Upper house of the National Assembly of Bahrain

The Consultative Council (مجلس الشورى), also known as the Shura Council, is the upper house of the National Assembly, the main legislative body of Bahrain.

The Council comprises 40 members appointed directly by the King of Bahrain. The 40 nominated members of the Consultative Council combined with the 40 elected members of the Council of Representatives form the National Assembly of Bahrain. All laws (except for "Royal decrees") have to be passed by both chambers of the Assembly. This allows technical expertise and minority communities a role within the legislative process: in Bahrain, a Bahraini Christian woman, Alees Samaan, and a Bahraini Jewish man have been appointed. After there was widespread disappointment that no women were elected to the lower house in 2002's general election, four women were appointed to the Consultative Council.

Alees Samaan made history in the Arab world on 18 April 2004 when she became the first woman to chair a session of parliament in the region. The BBC reported: "Incidents of this kind in the Arab world are increasingly being seen as signs of a gradual change towards more open and democratic societies in the entire region."

Supporters of the system refer to democracies such as the United Kingdom and Canada which operate the same bicameral model with an appointed upper chamber and an elected lower chamber. However, the government which nominates citizens to the upper chamber is accountable to the members of the lower house, and therefore the British and Canadian electorates respectively. Further, while these upper chambers each hold a constitutional veto over legislation, it is heavily restricted by constitutional and political convention.

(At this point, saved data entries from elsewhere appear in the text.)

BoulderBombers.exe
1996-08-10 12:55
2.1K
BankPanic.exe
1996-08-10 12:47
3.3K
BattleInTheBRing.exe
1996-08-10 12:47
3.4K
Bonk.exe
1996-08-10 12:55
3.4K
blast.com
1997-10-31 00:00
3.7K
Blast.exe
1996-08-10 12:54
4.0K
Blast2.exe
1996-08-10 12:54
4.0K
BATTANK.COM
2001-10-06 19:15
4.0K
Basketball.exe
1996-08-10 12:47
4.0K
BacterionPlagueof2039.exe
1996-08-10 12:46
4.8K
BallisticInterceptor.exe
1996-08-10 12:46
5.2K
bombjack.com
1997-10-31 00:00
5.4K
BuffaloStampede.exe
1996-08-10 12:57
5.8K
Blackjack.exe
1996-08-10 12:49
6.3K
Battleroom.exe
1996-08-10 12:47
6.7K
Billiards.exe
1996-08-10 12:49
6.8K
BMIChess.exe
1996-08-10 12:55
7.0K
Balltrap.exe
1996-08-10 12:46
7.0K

Critics state that the ruling family has sought to use the appointed Consultative Council to guarantee veto power over all legislation. The council includes Faisal Fulad, an activist accused in the Bandargate scandal of illegally receiving a monthly stipend of BD500 (US$1,326) for fomenting sectarian hatred.

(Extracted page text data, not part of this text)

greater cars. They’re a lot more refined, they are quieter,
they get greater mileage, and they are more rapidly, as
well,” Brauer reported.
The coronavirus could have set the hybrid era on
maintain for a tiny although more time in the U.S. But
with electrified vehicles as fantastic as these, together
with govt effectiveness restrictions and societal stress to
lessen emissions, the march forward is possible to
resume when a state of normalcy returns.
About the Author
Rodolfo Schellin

Following a political reconciliation between the government and the four party Shia Islamist Al Wefaq-led opposition, there have been persistent rumours that the government is preparing to nominate their activists to the Shura Council. While government officials have denied the plan, reports in the press in April 2006 claimed that opposition leaders have received assurances from a government middleman that some of their iconic figures could be appointed to the Shura. The report added that the opposition leaders "neither accepted nor rejected the offer, but promised to study it carefully".

Three female members of the Consultative Council have been appointed to the government: Dr Nada Haffadh became Bahrain's first woman cabinet minister in 2004 when she became Minister of Health; the second woman to be appointed to the cabinet, Social Affairs Minister Dr Fatima Baloushi, also previously served on the Council, as did Sameera bint Ibrahim Rajab who became Minister of State for Information Affairs in 2012.

In December 2022 Jehad Al Fadhel, who had been a member of the Council since 2012, was appointed Second Deputy Chairman of the Shura Council.

The chairman of the Consultative Council serves as the chairman of the joint National Assembly of Bahrain when it meets. The term of the council is four years.